Sigh...  it is detected as 80-wire...

This is nVidia PATA controller with broken cable detection.

In ide we just use BIOS data, libata looks at both BIOS and ACPI data
(though it may not help at all actually)...

Anyway the following change needs to be ported to amd74xx.c one day:

"pata_amd: update mode selection for NV PATAs"
(commit ce54d1616302117fa98513ae916bb3333e1c02ea)
Comment 10 Alan 2009-05-21 20:53:44 UTC
The discussion with Nvidia some time back established that for on board Nvidia devices the only method that would be reliable as the ACPI one.
Comment 11 Modestas Vainius 2009-05-21 21:04:19 UTC
In both cases? Or I'm just lucky that I have not seen problems with CD/DVD drive as hdc yet?
Comment 12 Bartlomiej Zolnierkiewicz 2009-05-23 11:48:01 UTC
On Thursday 21 May 2009 23:04:19 bugzilla-daemon@bugzilla.kernel.org wrote:
> http://bugzilla.kernel.org/show_bug.cgi?id=13345
> 
> 
> 
> 
> 
> --- Comment #11 from Modestas Vainius <modestas@vainius.eu>  2009-05-21
> 21:04:19 ---
> In both cases? Or I'm just lucky that I have not seen problems with CD/DVD
> drive as hdc yet?

In both cases -- the drive is always tuned to UDMA/66.
Comment 13 Modestas Vainius 2009-05-24 06:29:35 UTC
BIOS setup tells me "UltraDMA Mode 2" (UDMA/33) for CD drive so Linux is obviously misdetecting here. I'll probably have to get a 80-conductor cable as hdparm -X udma2 does not seem to work :/
Comment 14 Ethan Grammatikidis 2009-06-09 21:04:05 UTC
Hullo. I ran into this the other day, & can report the bug is still present in 2.6.30-rc8.

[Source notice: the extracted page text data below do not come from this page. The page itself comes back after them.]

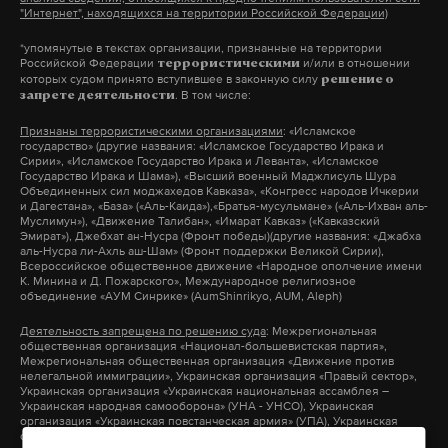
видят воды», отметил он. Уровень воды в реке
"Интернет", находящихся на территории Российской Федерации)
Тобол в Кургане может составить 9-11 метров и
*упомянутые в текстах организации, признанные на территории
больше, указал Шумков.
Российской Федерации
и/или в отношении
террористическими
которых судом принято вступившее в законную силу
решение о
. В том числе:
запрете деятельности
паводок
курган
курганская область
#
#
#
Признаны террористическими организациями
: «Исламское
государство» (другие названия: «Исламское Государство Ирака и
Сирии», «Исламское Государство Ирака и Леванта», «Исламское
Государство Ирака и Шама»), «Высший военный Маджлисуль Шура
Объединенных сил моджахедов Кавказа», «Конгресс народов Ичкерии
и Дагестана», «База» («Аль-Каида»),«Братья-мусульмане» («Аль-Ихван аль-
Муслимун»), «Движение Талибан», «Имарат Кавказ» («Кавказский
Эмират»), Джебхат ан-Нусра (Фронт победы)(другие названия: «Джабха
аль-Нусра ли-Ахль аш-Шам» (Фронт поддержки Великой Сирии),
Всероссийское общественное движение «Народное ополчение имени
К. Минина и Д. Пожарского», Международное религиозное
объединение «АУМ Синрике» (AumShinrikyo, AUM, Aleph)
Деятельность запрещена по решению суда
: Межрегиональная
общественная организация «Национал-большевистская партия»,
Межрегиональная общественная организация «Движение против
нелегальной иммиграции», Украинская организация «Правый сектор»,
Украинская организация «Украинская национальная ассамблея –
Украинская народная самооборона» (УНА - УНСО), Украинская
организация «Украинская повстанческая армия» (УПА), Украинская
организация «Тризуб им. Степана Бандеры», Украинская организация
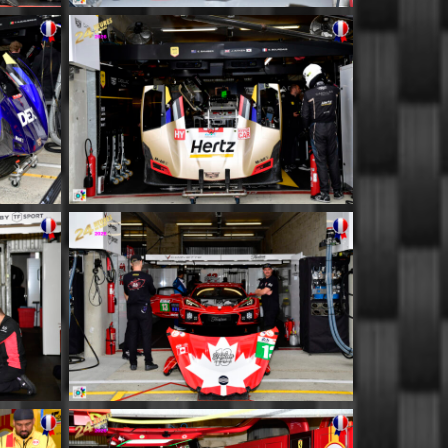
MM020
MM024
MM028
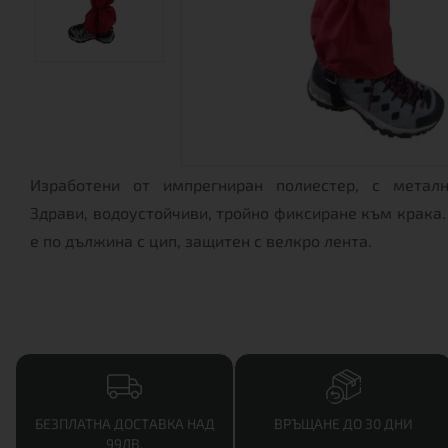
Изработени от импрегниран полиестер, с металн
Здрави, водоустойчиви, тройно фиксиране към крака.
е по дължина с цип, защитен с велкро лента.
БЕЗПЛАТНА ДОСТАВКА НАД
ВРЪЩАНЕ ДО 30 ДНИ
99ЛВ.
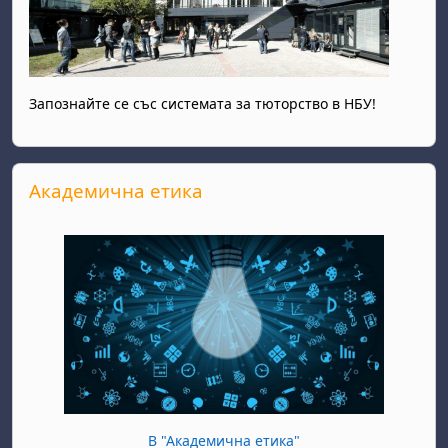
Запознайте се със системата за тюторство в НБУ!
Skip Академична етика
Академична етика
В "Академична етика"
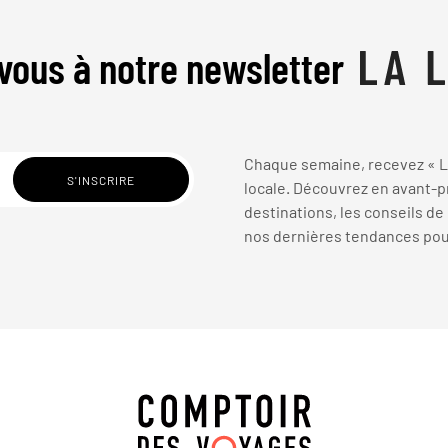
vous à notre newsletter
Chaque semaine, recevez « La
locale. Découvrez en avant-pr
destinations, les conseils de
nos dernières tendances pour 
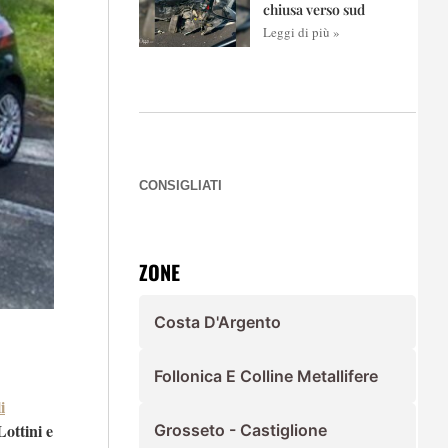
chiusa verso sud
Leggi di più »
CONSIGLIATI
ZONE
Costa D'Argento
Follonica E Colline Metallifere
i
ottini e
Grosseto - Castiglione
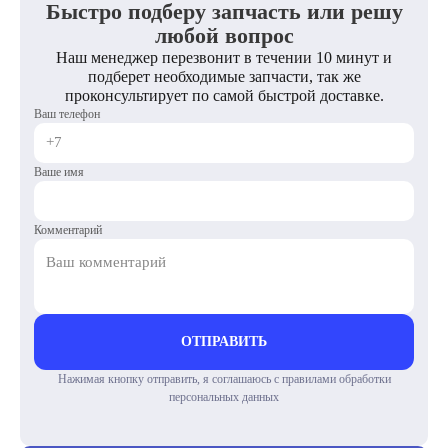
Быстро подберу запчасть или решу
любой вопрос
Наш менеджер перезвонит в течении 10 минут и
подберет необходимые запчасти, так же
проконсультирует по самой быстрой доставке.
Ваш телефон
Ваше имя
Комментарий
ОТПРАВИТЬ
Нажимая кнопку отправить, я соглашаюсь с правилами обработки
персональных данных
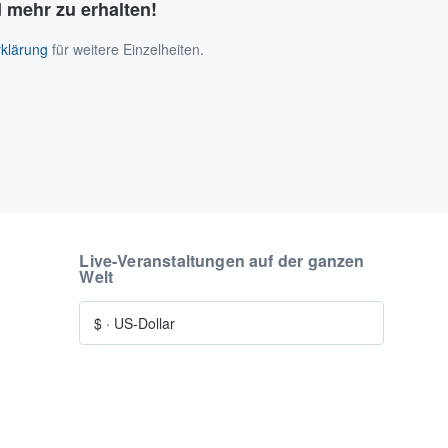
 mehr zu erhalten!
klärung
für weitere Einzelheiten.
Live-Veranstaltungen auf der ganzen
Welt
$
·
US-Dollar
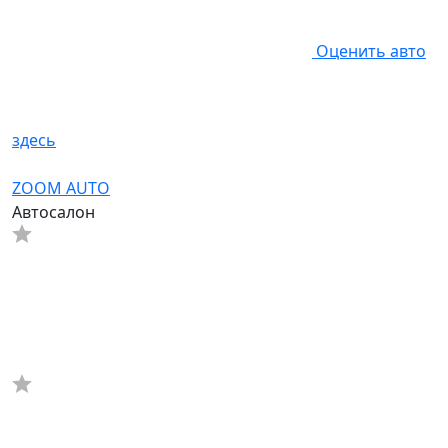
Оценить авто
здесь
ZOOM AUTO
Автосалон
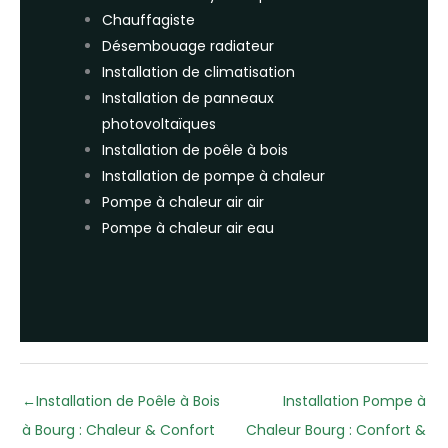
Chauffagiste
Désembouage radiateur
Installation de climatisation
Installation de panneaux
photovoltaïques
Installation de poêle à bois
Installation de pompe à chaleur
Pompe à chaleur air air
Pompe à chaleur air eau
←
Installation de Poêle à Bois
Installation Pompe à
à Bourg : Chaleur & Confort
Chaleur Bourg : Confort &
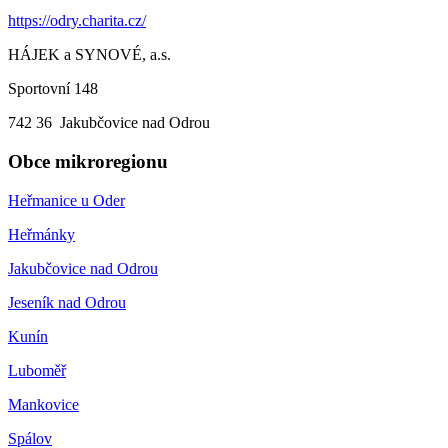
https://odry.charita.cz/
HÁJEK a SYNOVÉ, a.s.
Sportovní 148
742 36 Jakubčovice nad Odrou
Obce mikroregionu
Heřmanice u Oder
Heřmánky
Jakubčovice nad Odrou
Jeseník nad Odrou
Kunín
Luboměř
Mankovice
Spálov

I tried to capture the console output on panic but:
FATAL: Error inserting netconsole (/lib/modules/2.6.30-rc8/kernel/drivers/net/netconsole.ko): Operation not permitted

(Yes, I was root.)

I tried 2 drives, only one triggered the bug. This is a Lite-On SOHD-16P9S28C made in January 2005.
Comment 15 Ethan Grammatikidis 2009-06-09 21:24:49 UTC
Ah, I can give chipset info:

 $ lspci|grep 'IDE\|SATA'
00:1f.2 IDE interface: Intel Corporation 82801IB (ICH9) 2 port SATA IDE Controller (rev 02)
00:1f.5 IDE interface: Intel Corporation 82801I (ICH9 Family) 2 port SATA IDE Controller (rev 02)
03:00.0 SATA controller: JMicron Technologies, Inc. 20360/20363 Serial ATA Controller (rev 03)
03:00.1 IDE interface: JMicron Technologies, Inc. 20360/20363 Serial ATA Controller (rev 03)

The cable is 40-wire.

I haven't tried the patch. If I feel like opening up my computer again in a few days I may try it.
Comment 16 Bartlomiej Zolnierkiewicz 2009-06-10 11:15:27 UTC
On Tuesday 09 June 2009 23:04:07 bugzilla-daemon@bugzilla.kernel.org wrote:
> http://bugzilla.kernel.org/show_bug.cgi?id=13345
> 
> 
> Ethan Grammatikidis <eekee57@fastmail.fm> changed:
> 
>            What    |Removed                     |Added
> ----------------------------------------------------------------------------
>                  CC|                            |eekee57@fastmail.fm
> 
> 
> 
> 
> --- Comment #14 from Ethan Grammatikidis <eekee57@fastmail.fm>  2009-06-09
> 21:04:05 ---
> Hullo. I ran into this the other day, & can report the bug is still present
> in
> 2.6.30-rc8.

Could it be bug #13399 instead of this one?

[ This one should really be already fixed. ]
Comment 17 Ethan Grammatikidis 2009-06-10 14:34:06 UTC
> Could it be bug #13399 instead of this one?
> 
> [ This one should really be already fixed. ]

It could well be, by the symptoms. I can't tell the difference. It's not fixed for that old drive of mine though. :)

A different problem with the dvd-rom drives was fixed between rc7 and rc8. Anything accessing my newer drive would freeze in an uninteruptable wait for IO under rc7, but works fine with rc8.
Comment 18 Ethan Grammatikidis 2009-06-12 00:49:17 UTC
Correction: newer drive does not work fine. With 2 days uptime processes accessing the drive freeze in an uninteruptable wait for IO. It's a buggy drive to be sure, but in 2.6.24/26 the worst it did was spam dmesg, & back in 2.6.15 it would stop working but not cause processes to freeze in an unkillable state.
Comment 19 Ethan Grammatikidis 2009-06-20 19:58:00 UTC
2.6.30 final fixes my issue with my newer drive.